The theory behind the personal interviews, both the baseline initial interview and the baseline follow-up interview, is that men will examine their own assumptions and attitudes and change some of them. Along with changing their attitudes, they’ll change their behaviors.

So far, the six-month follow-up interview data have shown that to be the case. The project is ongoing and the data now are being prepared for publication, but the preliminary results are positive, Ryan says.

After intervention, more men have safe sex

The baseline interviews involved 257 men, and so far there are 114 men included in the six-month follow-up interviews. Of the initial 257 men, 44% reported unprotected anal sex with a partner who had an unknown or negative HIV status.
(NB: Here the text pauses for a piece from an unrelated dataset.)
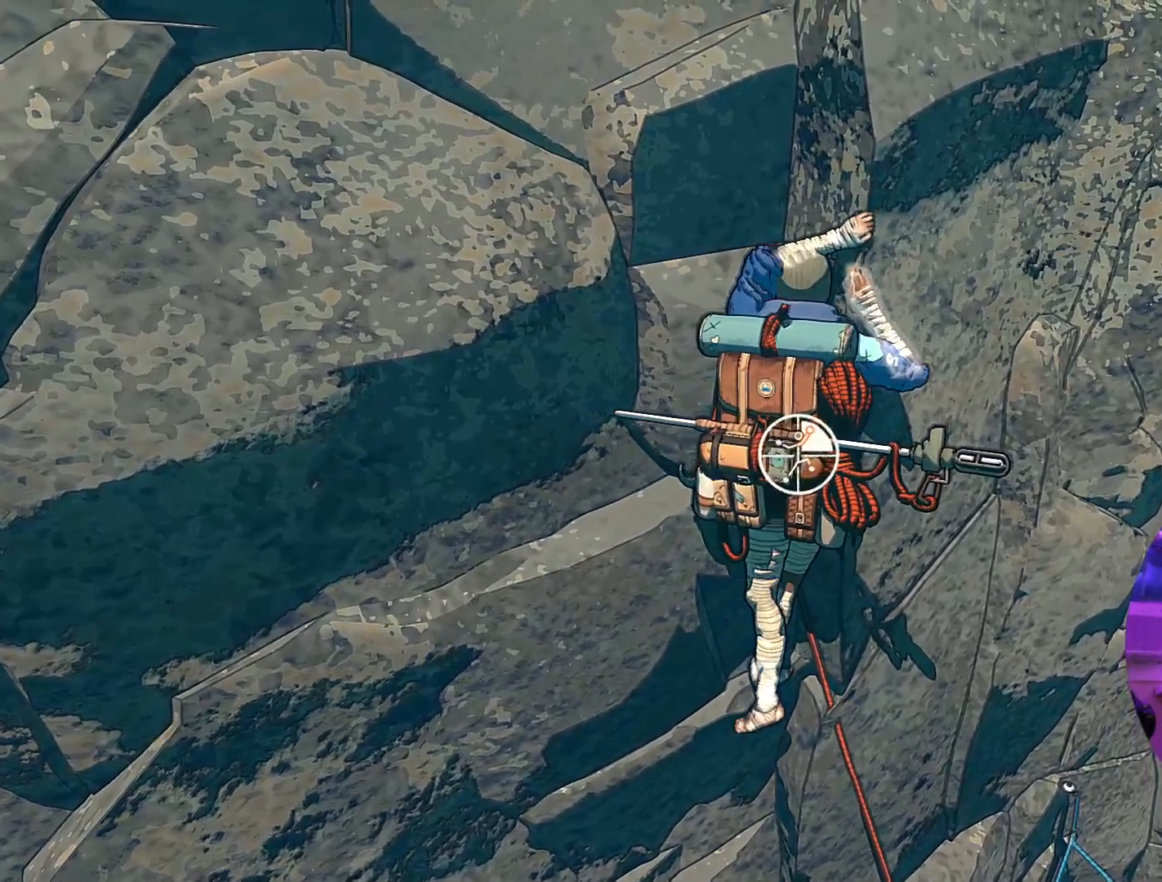
{"buttons": [], "left_stick": "left", "right_stick": "center", "events": [[50, "left_stick", "down-left"], [433, "R1", "up"], [433, "left_stick", "left"]]}
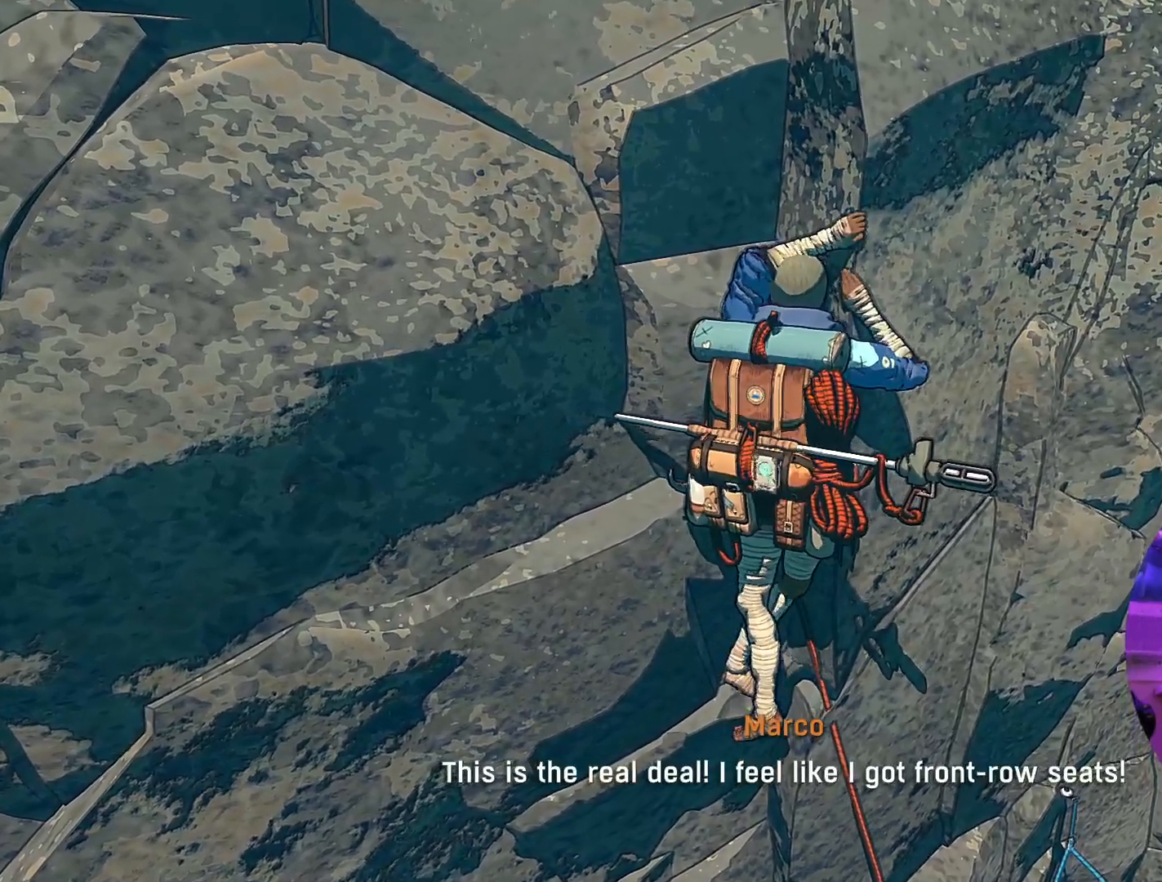
{"buttons": [], "left_stick": "up-left", "right_stick": "center", "events": [[150, "left_stick", "up-left"]]}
That compares with 26% of the 114 men at six-month follow-up.

The initial analysis also has found that the average number of one-time partners has decreased. Among the initial group, there was an average of 1.04 one-time partners per person. Among the follow-up group, there was an average of 0.59 one-time partners.

"The likelihood of HIV disclosure is lower with one-time partners than with repeat partners," Ryan says. "Often, they will not discuss what their HIV status is, and this is a prime situation for making those assumptions that if this guy’s out here he must be positive."

A 12-month follow-up is in the works, although the program’s funding only covered baseline and six-month interviews, Ryan says. "An interesting question is whether what appears to be a change can be sustained over time, and if it’s not, is it worthwhile to do this kind of intervention on an intermittent basis?"

Another step might be to take the current program, which is expensive and time-intensive, and streamline the intervention to create a model that could be used within a clinic setting as a normal part of the client visit, she adds.